Microsoft Windows Defender Application Guard was developed because so many tools were “sandboxing” that hackers were spending more and more time going under the security by attacking the operating system Kernel.
Application Guard operates as JUST less than a full virtual machine in something called a HyperV Container. These containers do NOT require Hyper-V to be installed but do require virtualization to be enabled in your computers BIOS.

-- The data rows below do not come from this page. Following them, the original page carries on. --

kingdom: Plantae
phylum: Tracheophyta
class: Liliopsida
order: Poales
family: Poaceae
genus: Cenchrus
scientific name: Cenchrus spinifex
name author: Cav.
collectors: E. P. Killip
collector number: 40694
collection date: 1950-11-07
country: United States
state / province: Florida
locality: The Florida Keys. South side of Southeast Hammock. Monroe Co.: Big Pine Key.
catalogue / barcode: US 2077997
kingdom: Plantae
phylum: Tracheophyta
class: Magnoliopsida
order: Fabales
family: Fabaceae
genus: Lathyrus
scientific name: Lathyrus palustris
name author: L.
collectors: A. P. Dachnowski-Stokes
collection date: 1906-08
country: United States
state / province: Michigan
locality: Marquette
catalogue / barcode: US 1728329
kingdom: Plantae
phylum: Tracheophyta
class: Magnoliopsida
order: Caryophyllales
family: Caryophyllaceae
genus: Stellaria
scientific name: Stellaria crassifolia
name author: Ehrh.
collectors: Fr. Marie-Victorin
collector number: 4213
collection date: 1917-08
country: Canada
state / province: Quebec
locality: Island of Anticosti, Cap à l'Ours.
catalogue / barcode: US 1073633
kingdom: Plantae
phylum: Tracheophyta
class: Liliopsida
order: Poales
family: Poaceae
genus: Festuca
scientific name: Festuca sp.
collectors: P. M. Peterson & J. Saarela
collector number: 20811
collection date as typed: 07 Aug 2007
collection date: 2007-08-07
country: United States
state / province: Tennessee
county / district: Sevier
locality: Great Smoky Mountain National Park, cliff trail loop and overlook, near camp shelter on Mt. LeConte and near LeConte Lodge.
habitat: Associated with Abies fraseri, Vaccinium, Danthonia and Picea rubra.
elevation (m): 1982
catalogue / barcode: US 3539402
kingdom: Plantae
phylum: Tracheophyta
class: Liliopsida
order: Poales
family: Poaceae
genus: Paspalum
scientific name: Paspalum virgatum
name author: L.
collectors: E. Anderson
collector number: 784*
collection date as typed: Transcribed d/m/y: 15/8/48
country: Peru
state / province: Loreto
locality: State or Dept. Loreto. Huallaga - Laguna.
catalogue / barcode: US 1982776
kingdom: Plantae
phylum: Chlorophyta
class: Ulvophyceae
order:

The slides below explain much of the technical detail but it boils down to Microsoft selected what they call their “Krypton” level of containerization for Application Guard. Containers virtualize the operating system and if you are having trouble imagining that, just think of them being independent virtual machines that share needed files from the base operating system.
In fact Krypton containers use a very cool function called Direct Map so that the container it builds is only 18MB in size and it copies files directly FROM the base operating system on demand. Other than what you as the admin specifies, it never copies files or data TO the base operating system.
It also uses what you can think of a dynamically expanding memory so that containers do not hog more RAM than needed at the time.
Once the container is called, it is displayed on the desktop using a very thin custom built RDP client that is very restricted to keep you safe. Until Application Guard was developed, Microsoft had always worked on the assumption that the server you were RDP’ing to was more safe than you. Application Guard required them to reengineer an RDP client based on the assumption that the server (i.e. container running your Edge browser) was hacked. Take a look at these slides for more details:
Don’t worry about your default settings from the original software you launched Application Guard from (i.e. Edge Browser), because when the container is built it copies your source settings into itself.